═══ AVAILABLE DATA
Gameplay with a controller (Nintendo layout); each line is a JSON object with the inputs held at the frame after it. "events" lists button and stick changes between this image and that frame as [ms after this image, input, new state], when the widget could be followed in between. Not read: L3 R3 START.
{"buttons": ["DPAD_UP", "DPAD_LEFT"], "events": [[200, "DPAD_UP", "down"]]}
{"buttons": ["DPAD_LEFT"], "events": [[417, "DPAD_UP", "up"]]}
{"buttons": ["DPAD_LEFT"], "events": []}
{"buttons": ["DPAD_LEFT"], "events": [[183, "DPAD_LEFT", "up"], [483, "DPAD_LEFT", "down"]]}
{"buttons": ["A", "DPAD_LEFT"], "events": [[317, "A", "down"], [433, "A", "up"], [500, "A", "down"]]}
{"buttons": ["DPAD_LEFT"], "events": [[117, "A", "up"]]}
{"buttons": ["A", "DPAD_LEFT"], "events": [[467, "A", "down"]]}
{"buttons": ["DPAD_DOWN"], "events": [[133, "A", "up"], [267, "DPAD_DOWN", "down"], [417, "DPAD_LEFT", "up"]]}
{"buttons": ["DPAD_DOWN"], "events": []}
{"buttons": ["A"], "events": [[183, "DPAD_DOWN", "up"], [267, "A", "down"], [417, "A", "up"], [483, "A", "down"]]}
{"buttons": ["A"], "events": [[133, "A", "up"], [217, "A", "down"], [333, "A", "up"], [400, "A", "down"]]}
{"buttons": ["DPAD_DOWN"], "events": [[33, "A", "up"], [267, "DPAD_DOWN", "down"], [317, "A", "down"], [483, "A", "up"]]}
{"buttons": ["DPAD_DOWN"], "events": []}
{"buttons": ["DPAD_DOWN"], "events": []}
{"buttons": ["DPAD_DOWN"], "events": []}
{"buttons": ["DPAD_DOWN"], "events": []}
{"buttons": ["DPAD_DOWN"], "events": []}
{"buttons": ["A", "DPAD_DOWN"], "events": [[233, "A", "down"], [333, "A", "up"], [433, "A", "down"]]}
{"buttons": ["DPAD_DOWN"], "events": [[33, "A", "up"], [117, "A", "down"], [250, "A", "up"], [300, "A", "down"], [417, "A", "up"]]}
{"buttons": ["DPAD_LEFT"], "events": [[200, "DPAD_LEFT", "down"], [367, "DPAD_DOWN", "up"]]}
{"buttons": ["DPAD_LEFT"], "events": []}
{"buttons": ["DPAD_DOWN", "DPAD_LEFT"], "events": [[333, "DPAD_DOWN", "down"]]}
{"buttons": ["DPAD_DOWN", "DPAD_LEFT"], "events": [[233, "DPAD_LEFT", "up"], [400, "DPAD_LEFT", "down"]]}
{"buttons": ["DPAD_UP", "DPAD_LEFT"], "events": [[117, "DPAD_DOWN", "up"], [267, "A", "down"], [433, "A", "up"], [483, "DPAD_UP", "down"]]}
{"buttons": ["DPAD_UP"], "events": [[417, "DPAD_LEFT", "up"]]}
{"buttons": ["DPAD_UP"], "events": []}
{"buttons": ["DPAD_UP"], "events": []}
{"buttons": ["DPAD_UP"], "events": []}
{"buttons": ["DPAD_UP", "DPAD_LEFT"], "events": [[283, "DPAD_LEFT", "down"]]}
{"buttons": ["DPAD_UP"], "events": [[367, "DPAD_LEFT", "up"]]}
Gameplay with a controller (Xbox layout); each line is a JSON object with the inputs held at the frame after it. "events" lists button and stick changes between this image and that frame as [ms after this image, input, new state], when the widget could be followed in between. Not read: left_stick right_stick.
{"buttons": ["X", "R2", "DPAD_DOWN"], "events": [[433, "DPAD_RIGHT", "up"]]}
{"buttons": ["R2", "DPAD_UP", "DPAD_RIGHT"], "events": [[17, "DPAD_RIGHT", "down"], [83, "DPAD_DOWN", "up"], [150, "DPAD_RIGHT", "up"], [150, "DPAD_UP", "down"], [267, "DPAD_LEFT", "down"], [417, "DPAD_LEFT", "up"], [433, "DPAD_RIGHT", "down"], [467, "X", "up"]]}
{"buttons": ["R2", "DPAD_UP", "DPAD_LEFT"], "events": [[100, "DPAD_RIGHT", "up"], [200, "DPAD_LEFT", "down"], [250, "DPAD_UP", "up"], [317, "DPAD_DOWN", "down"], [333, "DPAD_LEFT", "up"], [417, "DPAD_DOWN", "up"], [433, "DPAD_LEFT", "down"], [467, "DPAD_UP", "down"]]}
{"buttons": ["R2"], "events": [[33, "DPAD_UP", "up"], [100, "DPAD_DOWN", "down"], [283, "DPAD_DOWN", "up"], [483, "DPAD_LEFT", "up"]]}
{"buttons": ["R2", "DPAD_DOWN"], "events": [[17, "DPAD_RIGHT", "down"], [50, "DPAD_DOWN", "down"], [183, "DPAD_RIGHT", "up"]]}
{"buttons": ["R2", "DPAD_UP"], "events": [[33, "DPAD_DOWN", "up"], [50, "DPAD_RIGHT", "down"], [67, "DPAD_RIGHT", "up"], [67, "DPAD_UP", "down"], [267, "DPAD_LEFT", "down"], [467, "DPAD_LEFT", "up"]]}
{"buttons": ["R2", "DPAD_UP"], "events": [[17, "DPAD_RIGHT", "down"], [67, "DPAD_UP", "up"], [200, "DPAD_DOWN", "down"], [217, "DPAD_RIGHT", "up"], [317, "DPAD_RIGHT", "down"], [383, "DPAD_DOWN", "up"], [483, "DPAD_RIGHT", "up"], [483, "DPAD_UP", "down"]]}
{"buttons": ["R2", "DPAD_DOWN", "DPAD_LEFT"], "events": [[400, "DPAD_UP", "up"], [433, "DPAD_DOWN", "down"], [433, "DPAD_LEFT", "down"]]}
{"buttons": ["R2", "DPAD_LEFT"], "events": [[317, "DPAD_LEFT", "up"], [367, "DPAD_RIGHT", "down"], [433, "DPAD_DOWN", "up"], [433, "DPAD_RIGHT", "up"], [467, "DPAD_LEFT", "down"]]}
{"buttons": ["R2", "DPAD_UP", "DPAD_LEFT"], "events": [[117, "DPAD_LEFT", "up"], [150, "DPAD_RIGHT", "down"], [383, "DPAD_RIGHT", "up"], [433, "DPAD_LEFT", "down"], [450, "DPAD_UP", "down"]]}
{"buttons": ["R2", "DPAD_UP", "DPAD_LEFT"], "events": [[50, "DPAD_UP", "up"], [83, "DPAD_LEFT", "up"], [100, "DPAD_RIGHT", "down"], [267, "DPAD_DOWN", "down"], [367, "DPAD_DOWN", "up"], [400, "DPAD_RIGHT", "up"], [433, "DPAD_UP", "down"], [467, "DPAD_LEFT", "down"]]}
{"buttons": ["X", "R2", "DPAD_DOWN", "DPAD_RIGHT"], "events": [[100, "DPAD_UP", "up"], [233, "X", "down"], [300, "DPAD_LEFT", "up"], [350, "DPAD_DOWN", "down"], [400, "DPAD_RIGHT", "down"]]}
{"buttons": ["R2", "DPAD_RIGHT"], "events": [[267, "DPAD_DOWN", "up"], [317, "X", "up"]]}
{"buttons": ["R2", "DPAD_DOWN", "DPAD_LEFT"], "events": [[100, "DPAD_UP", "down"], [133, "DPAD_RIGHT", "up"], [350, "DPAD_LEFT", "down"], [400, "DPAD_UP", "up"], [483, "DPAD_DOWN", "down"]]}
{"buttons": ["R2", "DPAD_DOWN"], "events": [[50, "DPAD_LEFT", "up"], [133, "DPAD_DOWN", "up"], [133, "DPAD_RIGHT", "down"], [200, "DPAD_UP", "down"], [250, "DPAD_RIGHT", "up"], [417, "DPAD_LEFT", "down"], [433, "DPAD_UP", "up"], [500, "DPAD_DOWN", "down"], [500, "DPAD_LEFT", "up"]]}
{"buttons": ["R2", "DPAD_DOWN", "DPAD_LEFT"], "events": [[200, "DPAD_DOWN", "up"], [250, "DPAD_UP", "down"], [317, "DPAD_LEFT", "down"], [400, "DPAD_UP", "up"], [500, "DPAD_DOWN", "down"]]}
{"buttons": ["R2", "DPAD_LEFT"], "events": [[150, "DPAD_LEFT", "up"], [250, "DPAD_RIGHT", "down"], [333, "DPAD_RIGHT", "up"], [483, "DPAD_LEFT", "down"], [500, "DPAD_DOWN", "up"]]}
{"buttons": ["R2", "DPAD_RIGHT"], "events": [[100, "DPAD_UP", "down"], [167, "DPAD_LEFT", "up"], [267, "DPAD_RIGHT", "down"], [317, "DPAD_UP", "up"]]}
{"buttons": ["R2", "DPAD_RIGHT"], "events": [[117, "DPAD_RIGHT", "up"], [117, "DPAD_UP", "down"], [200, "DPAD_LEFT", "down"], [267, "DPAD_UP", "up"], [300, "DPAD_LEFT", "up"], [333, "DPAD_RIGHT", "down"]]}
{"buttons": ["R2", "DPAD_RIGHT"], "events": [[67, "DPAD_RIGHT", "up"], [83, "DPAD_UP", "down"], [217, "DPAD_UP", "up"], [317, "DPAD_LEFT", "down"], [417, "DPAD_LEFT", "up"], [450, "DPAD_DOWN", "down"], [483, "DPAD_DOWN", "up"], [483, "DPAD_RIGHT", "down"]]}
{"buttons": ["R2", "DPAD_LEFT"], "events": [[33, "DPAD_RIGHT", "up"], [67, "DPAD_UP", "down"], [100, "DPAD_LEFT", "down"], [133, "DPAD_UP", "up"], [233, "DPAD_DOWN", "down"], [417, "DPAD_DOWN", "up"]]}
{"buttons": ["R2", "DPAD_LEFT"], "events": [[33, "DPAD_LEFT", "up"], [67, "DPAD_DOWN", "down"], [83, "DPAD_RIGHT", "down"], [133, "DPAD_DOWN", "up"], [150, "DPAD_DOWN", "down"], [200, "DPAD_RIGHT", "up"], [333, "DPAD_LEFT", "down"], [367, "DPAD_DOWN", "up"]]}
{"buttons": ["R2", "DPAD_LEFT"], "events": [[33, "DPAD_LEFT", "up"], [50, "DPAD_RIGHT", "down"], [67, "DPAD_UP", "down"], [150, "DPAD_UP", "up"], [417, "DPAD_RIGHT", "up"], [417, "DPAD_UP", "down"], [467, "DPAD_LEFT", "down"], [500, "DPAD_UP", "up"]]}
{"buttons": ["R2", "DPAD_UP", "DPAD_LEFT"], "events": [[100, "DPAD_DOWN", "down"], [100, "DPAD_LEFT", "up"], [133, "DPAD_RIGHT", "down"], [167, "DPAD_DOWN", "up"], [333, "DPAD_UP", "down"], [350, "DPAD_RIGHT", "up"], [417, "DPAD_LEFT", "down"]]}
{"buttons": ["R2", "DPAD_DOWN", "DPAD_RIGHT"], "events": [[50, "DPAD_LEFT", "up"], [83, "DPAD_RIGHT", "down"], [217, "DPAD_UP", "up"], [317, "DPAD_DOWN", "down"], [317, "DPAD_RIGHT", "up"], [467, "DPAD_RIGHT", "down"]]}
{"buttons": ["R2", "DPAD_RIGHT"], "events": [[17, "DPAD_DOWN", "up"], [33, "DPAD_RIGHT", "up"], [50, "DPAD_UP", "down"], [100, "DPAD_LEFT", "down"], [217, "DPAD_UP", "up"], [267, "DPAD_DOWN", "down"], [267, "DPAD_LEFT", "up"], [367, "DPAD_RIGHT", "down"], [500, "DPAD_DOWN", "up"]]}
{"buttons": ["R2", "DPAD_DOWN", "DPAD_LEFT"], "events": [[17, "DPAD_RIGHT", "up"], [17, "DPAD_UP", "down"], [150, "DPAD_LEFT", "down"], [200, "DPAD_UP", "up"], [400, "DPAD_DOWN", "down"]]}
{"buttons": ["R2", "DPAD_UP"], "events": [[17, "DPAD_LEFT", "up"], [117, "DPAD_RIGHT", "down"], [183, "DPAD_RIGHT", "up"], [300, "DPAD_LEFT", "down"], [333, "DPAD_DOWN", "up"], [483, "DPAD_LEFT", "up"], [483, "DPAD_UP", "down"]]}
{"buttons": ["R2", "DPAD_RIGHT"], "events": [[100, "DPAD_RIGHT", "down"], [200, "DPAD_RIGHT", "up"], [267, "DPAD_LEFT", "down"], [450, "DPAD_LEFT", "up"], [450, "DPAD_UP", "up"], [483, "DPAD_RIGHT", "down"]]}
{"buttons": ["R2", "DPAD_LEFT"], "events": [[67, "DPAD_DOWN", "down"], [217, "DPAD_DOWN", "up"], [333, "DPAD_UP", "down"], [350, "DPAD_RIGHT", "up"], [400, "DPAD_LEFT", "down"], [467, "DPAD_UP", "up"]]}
══════
### PROBLEM REQUIREMENTS
Check each line of the data for "controller". Copy the lines where it turns up.

### REPLY
Gameplay with a controller (Nintendo layout); each line is a JSON object with the inputs held at the frame after it. "events" lists button and stick changes between this image and that frame as [ms after this image, input, new state], when the widget could be followed in between. Not read: L3 R3 START.
Gameplay with a controller (Xbox layout); each line is a JSON object with the inputs held at the frame after it. "events" lists button and stick changes between this image and that frame as [ms after this image, input, new state], when the widget could be followed in between. Not read: left_stick right_stick.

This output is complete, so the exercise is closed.